The collapse of Bretton Woods burst on the world scene with the so-called Nixon Shock. That was American’s decision to close the window at the Treasury Department. That “window” was where, under the Bretton Woods Agreement, foreign governments were supposed to be able to cash in their dollars for a 35th of an ounce of gold. Nixon closed it in August 1971. Within a few years, Congress formally launched the age of fiat money.
Talk about an ideological coup. This was the real thing. Fiat money meant there was no fixed value to the dollar, neither in gold nor silver. If one were to present a piece of Federal Reserve scrip — a sawbuck, say — at the Treasury, one could exchange it for neither gold nor silver but for merely more scrip, maybe ten singles, or slugs that, owing to the Coinage Act of 1965, are made of base metal dolled up to look like silver or copper.

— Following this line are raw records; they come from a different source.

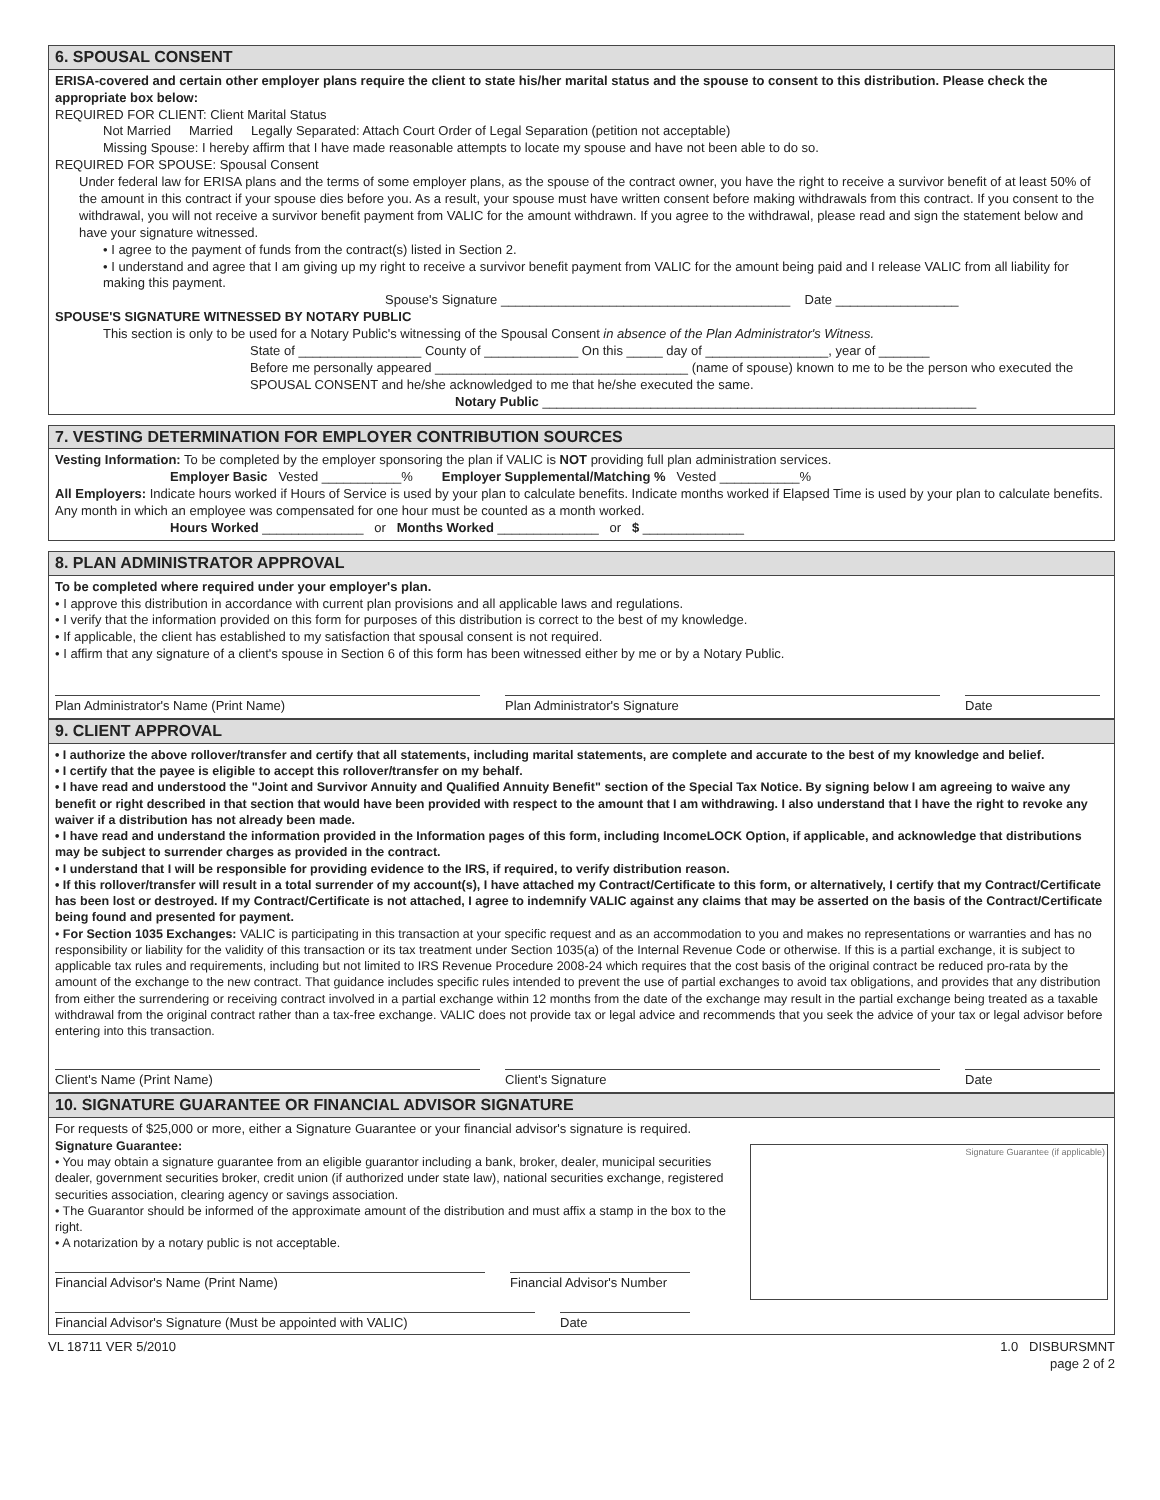6. SPOUSAL CONSENT
ERISA-covered and certain other employer plans require the client to state his/her marital status and the spouse to consent to this distribution. Please check the appropriate box below:
REQUIRED FOR CLIENT: Client Marital Status
Not Married Married Legally Separated: Attach Court Order of Legal Separation (petition not acceptable)
Missing Spouse: I hereby affirm that I have made reasonable attempts to locate my spouse and have not been able to do so.
REQUIRED FOR SPOUSE: Spousal Consent
Under federal law for ERISA plans and the terms of some employer plans, as the spouse of the contract owner, you have the right to receive a survivor benefit of at least 50% of the amount in this contract if your spouse dies before you. As a result, your spouse must have written consent before making withdrawals from this contract. If you consent to the withdrawal, you will not receive a survivor benefit payment from VALIC for the amount withdrawn. If you agree to the withdrawal, please read and sign the statement below and have your signature witnessed.
• I agree to the payment of funds from the contract(s) listed in Section 2.
• I understand and agree that I am giving up my right to receive a survivor benefit payment from VALIC for the amount being paid and I release VALIC from all liability for making this payment.
Spouse's Signature ________________________________________ Date _________________
SPOUSE'S SIGNATURE WITNESSED BY NOTARY PUBLIC
This section is only to be used for a Notary Public's witnessing of the Spousal Consent in absence of the Plan Administrator's Witness.
State of _________________ County of _____________ On this _____ day of _________________, year of _______
Before me personally appeared ___________________________________ (name of spouse) known to me to be the person who executed the SPOUSAL CONSENT and he/she acknowledged to me that he/she executed the same.
Notary Public ____________________________________________________________
7. VESTING DETERMINATION FOR EMPLOYER CONTRIBUTION SOURCES
Vesting Information: To be completed by the employer sponsoring the plan if VALIC is NOT providing full plan administration services.
Employer Basic Vested ___________% Employer Supplemental/Matching % Vested ___________%
All Employers: Indicate hours worked if Hours of Service is used by your plan to calculate benefits. Indicate months worked if Elapsed Time is used by your plan to calculate benefits. Any month in which an employee was compensated for one hour must be counted as a month worked.
Hours Worked ______________ or Months Worked ______________ or $ ______________
8. PLAN ADMINISTRATOR APPROVAL
To be completed where required under your employer's plan.
• I approve this distribution in accordance with current plan provisions and all applicable laws and regulations.
• I verify that the information provided on this form for purposes of this distribution is correct to the best of my knowledge.
• If applicable, the client has established to my satisfaction that spousal consent is not required.
• I affirm that any signature of a client's spouse in Section 6 of this form has been witnessed either by me or by a Notary Public.
Plan Administrator's Name (Print Name) Plan Administrator's Signature Date
9. CLIENT APPROVAL
• I authorize the above rollover/transfer and certify that all statements, including marital statements, are complete and accurate to the best of my knowledge and belief.
• I certify that the payee is eligible to accept this rollover/transfer on my behalf.
• I have read and understood the "Joint and Survivor Annuity and Qualified Annuity Benefit" section of the Special Tax Notice. By signing below I am agreeing to waive any benefit or right described in that section that would have been provided with respect to the amount that I am withdrawing. I also understand that I have the right to revoke any waiver if a distribution has not already been made.
• I have read and understand the information provided in the Information pages of this form, including IncomeLOCK Option, if applicable, and acknowledge that distributions may be subject to surrender charges as provided in the contract.
• I understand that I will be responsible for providing evidence to the IRS, if required, to verify distribution reason.
• If this rollover/transfer will result in a total surrender of my account(s), I have attached my Contract/Certificate to this form, or alternatively, I certify that my Contract/Certificate has been lost or destroyed. If my Contract/Certificate is not attached, I agree to indemnify VALIC against any claims that may be asserted on the basis of the Contract/Certificate being found and presented for payment.
• For Section 1035 Exchanges: VALIC is participating in this transaction at your specific request and as an accommodation to you and makes no representations or warranties and has no responsibility or liability for the validity of this transaction or its tax treatment under Section 1035(a) of the Internal Revenue Code or otherwise. If this is a partial exchange, it is subject to applicable tax rules and requirements, including but not limited to IRS Revenue Procedure 2008-24 which requires that the cost basis of the original contract be reduced pro-rata by the amount of the exchange to the new contract. That guidance includes specific rules intended to prevent the use of partial exchanges to avoid tax obligations, and provides that any distribution from either the surrendering or receiving contract involved in a partial exchange within 12 months from the date of the exchange may result in the partial exchange being treated as a taxable withdrawal from the original contract rather than a tax-free exchange. VALIC does not provide tax or legal advice and recommends that you seek the advice of your tax or legal advisor before entering into this transaction.
Client's Name (Print Name) Client's Signature Date
10. SIGNATURE GUARANTEE OR FINANCIAL ADVISOR SIGNATURE
For requests of $25,000 or more, either a Signature Guarantee or your financial advisor's signature is required.
Signature Guarantee:
• You may obtain a signature guarantee from an eligible guarantor including a bank, broker, dealer, municipal securities dealer, government securities broker, credit union (if authorized under state law), national securities exchange, registered securities association, clearing agency or savings association.
• The Guarantor should be informed of the approximate amount of the distribution and must affix a stamp in the box to the right.
• A notarization by a notary public is not acceptable.
Financial Advisor's Name (Print Name) Financial Advisor's Number
Financial Advisor's Signature (Must be appointed with VALIC) Date
Signature Guarantee (if applicable)
VL 18711 VER 5/2010 1.0 DISBURSMNT
page 2 of 2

What followed was just that about which Ms. Baradaran complains. And not just she. Also, say, Senator Elizabeth Warren. Or the economist Thomas Pickety. Or every Democratic politician worried about jobs. The unemployment rate, which between 1947 and 1971 — roughly the years of Bretton Woods — had averaged something like 4.6%, suddenly started soaring. It averaged some 6.4% in the next two generations.
What about Senator Warren’s favored indicator, the personal bankruptcy rate? For the first half of the century, bankruptcy filings were fewer than one per a thousand Americans. Suddenly, in the early- to mid-1970s the rate started soaring, to above five per thousand in the early part of this century. Then there is the inequality rate about which Professor Baradaran worries.
That worries Thomas Piketty. His chart 9.8 shows a sudden and staggering take off in the inequality rate, first in America, then in Europe. Yet it wasn’t the rejection of socialism that swept the world at that juncture. Socialism was rejected after World War II. What happened in the 1970s was the advent of fiat money — money with no legal attachment to any standard of value.
Is this all but a coincidence? In our view, it’s a tragedy that this question isn’t developed, or even acknowledged, by the left intelligentsia. Paul Krugman likes to say his favorite period was the 1950s, but avoids mention of the gold exchange standard. America was uniquely unscathed in World War II, but Bretton Woods monetarily made the era what it was.
What will force this debate into the open? In the Wall Street Journal, James Grant has just likened the chairman of the Federal Reserve, Jerome Powell, to Dr. Feelgood. In the latest number of Mr. Grant’s newsletter, the leading article points out that, following the expansion of our central bank’s balance sheet in the current crisis, the ratio of the Fed’s assets to capital is now a staggering 182 to one. When are the left-of-center sages going to catch up with this issue?